P.G. : Je pourrais avoir une question pour lui si on se croisait pas, si on ne se connaissait pas plus que ça, mais là je ne vois pas.

J.F. : En fait ça fait quand-même quinze ans qu’on travaille ensemble, on se connaît par cœur mais c’est une force incroyable et je le redis comme au début mais moi je trouve que les éditeurs, à vouloir faire sans arrêt des « mariages » d’auteurs, etc, ils devraient arrêter. Il faut qu’ils nous laissent nous trouver parce que on est plus fort à deux. Et vraiment, quand on se connait bien, quand on a confiance, il n’y a jamais de problème d’égo, c’est super simple de bosser. Quand Paul trouve que la scène est vraiment ratée, il me le dit, quand on a un souci de scénario, généralement on se le dit tous les deux, on oublie ce qui est fait et on trouve une meilleure solution à deux. Et ça, quelqu'un qui ne vous connaît pas bien n’osera jamais vous le dire. Même si Paul est un super dessinateur, de temps en temps je peux lui faire des remarques alors que si vous êtes le scénariste, avec un dessinateur aussi fort, vous n’oserez pas les lui dire. Vous pourriez vous demander comment il va le prendre.

P.G. : Ce qu’il y a de génial c’est que quand il me dit « là ton dessin... », avant qu'il ait fini sa phrase, je lui répond « je sais... »

J.F. : C’est vrai que des fois on n'ose pas se dire soi-même qu’on a un peu raté le truc et le fait d’être à deux permet de le reconnaître. Et moi qui rencontre quand même pas mal de gens, je vois bien la différence. En fait les éditeurs, en faisant les « mariages » d’auteurs, ont l’impression qu’ils sont responsables des succès. S’il y a un succès ils diront que c’est parce qu’ils les ont mis ensemble et qu’ils ont leur part de responsabilité, alors qu’en fait non. Ils ont leur part de responsabilité quand ils nous laissent nous trouver. Par contre, on a eu de la chance sur cet album, parce que l’éditeur, on le dit et c’est vrai, on lui a présenté le projet et il nous a donné les moyens financiers pour permettre à Paul de prendre son temps. Là, on a un vrai éditeur qui a fait son boulot, il ne nous a pas demandé d’aller vite, il savait que ce n’était pas possible, il savait qu’on avait bien donné sur l’autre bouquin, il nous a bien payés.

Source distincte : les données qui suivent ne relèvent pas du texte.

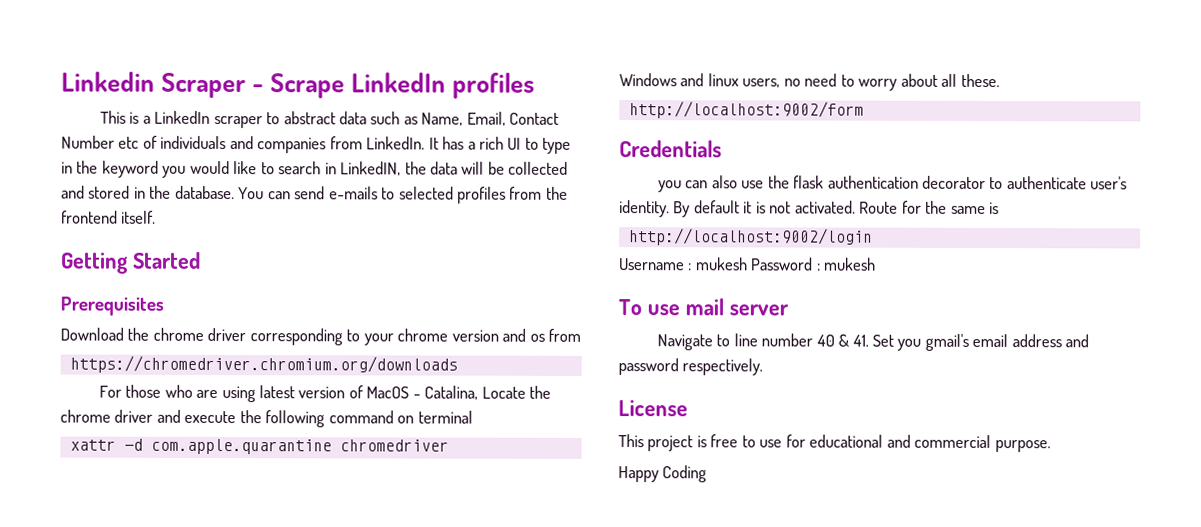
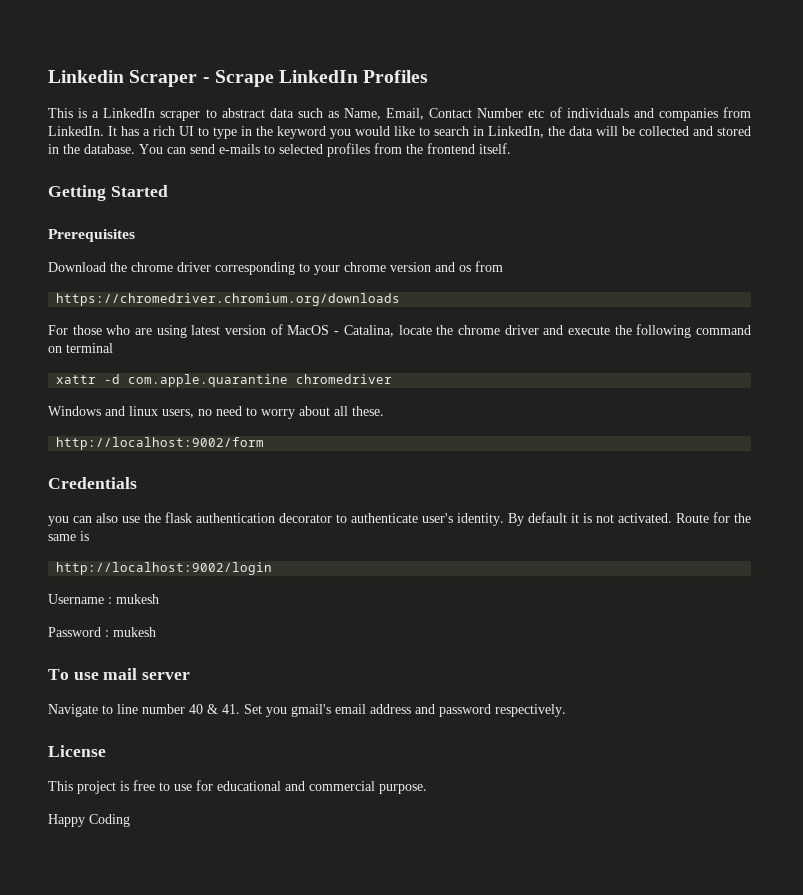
[452,72,536,99] profiles -> [363,70,429,83] Profiles
[340,161,402,176] LinkedIN, -> [488,126,544,138] LinkedIn,
[481,386,526,399] Locate -> [398,325,432,335] locate
(748, 264) none -> (159, 599) //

Parce que s’il est vrai que l’on travaille depuis longtemps ensemble, on travaille aussi depuis longtemps avec Bamboo, donc il y a aussi une relation de confiance qui s’est installée.

Une journée de travail type pour vous, c’est quoi ?

P.G. : La nuit, en musique. C’est minuit - 5 heures du matin, café - clope, la pire des habitudes. Je ne travaille jamais mieux que pendant ce laps de temps, lorsque tout le monde est couché. C’est mon espace. Le monde n’existe plus, tout le monde a eu le bon goût d’aller au pieu, je peux enfin me concentrer. Sur cet album-là, j’ai écouté toute ma playlist iTunes où il y a 10.000 morceaux donc je ne pourrais pas vous dire exactement ce que j'avais entre les oreilles. Là je suis en train de storyboarder le prochain sur la B.O. des Huit Salopards de Tarantino par Ennio Morricone.

J.F. : En fait, Paul ne veut pas vous le dire mais il est devenu un fan de musique country et il connaît tout.

P.G. : Évidemment ce n’est pas vrai (rires)...

J.F. : Alors moi, je suis un fonctionnaire du scénario, c’est à dire que j’ai un métier, un « vrai » métier à coté. Donc, j’arrive à me libérer une journée et demi par semaine pour faire du scénario. Je mets mes enfants à l’école puis je m’y mets directement et lorsqu’ils rentrent je m’arrête. Je n’écoute pas du tout de musique, j’ai de plus en plus de mal à travailler avec du bruit autour de moi. J’aime le silence. C’est pas glamour mais voilà. Avant, je commençais mes journée par une heure de marche à pied, à chercher des idées, je parlais tout seul, j’avais des chemins, je pouvais me promener en me racontant une histoire. J’habitais sur le bord de mer et le chemin a disparu avec la falaise. Je ne peux donc plus aller me promener. J’ai dû changer mes habitudes de travail. Je partais et je disais « j’ai trouvé cette idée à 3 kilomètres » ou « là j’ai eu l’idée à 5 kilomètres » puis après je passais la journée à voir si l’idée fonctionnait.